## Assignment
Which lines of the records contain "DAKİKA"? Collect every one of them.

## Data for processing
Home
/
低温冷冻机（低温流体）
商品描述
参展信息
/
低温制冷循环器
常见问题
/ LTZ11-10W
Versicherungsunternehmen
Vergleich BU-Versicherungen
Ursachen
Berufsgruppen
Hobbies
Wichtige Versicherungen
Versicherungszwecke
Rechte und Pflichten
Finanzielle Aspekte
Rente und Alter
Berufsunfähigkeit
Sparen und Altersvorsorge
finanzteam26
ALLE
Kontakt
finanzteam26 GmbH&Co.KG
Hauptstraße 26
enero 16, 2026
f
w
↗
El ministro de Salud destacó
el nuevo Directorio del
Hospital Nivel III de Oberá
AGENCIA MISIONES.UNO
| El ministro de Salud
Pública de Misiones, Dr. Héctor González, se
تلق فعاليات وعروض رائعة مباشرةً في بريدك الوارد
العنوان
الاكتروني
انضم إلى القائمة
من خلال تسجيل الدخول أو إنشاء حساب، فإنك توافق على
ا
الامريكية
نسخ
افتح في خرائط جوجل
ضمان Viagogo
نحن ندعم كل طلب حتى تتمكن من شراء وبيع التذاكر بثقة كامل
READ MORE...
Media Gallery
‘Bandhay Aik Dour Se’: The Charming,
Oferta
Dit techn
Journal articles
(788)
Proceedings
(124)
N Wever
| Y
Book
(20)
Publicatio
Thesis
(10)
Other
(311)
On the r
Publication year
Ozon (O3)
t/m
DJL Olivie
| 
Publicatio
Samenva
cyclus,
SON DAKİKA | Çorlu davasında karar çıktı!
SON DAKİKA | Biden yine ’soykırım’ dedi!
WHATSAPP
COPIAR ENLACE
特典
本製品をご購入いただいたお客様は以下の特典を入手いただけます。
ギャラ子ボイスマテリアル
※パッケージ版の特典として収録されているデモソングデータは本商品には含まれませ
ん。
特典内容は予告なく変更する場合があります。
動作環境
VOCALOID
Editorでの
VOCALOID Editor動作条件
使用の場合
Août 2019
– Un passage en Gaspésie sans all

## Result
SON DAKİKA | Çorlu davasında karar çıktı!
SON DAKİKA | Biden yine ’soykırım’ dedi!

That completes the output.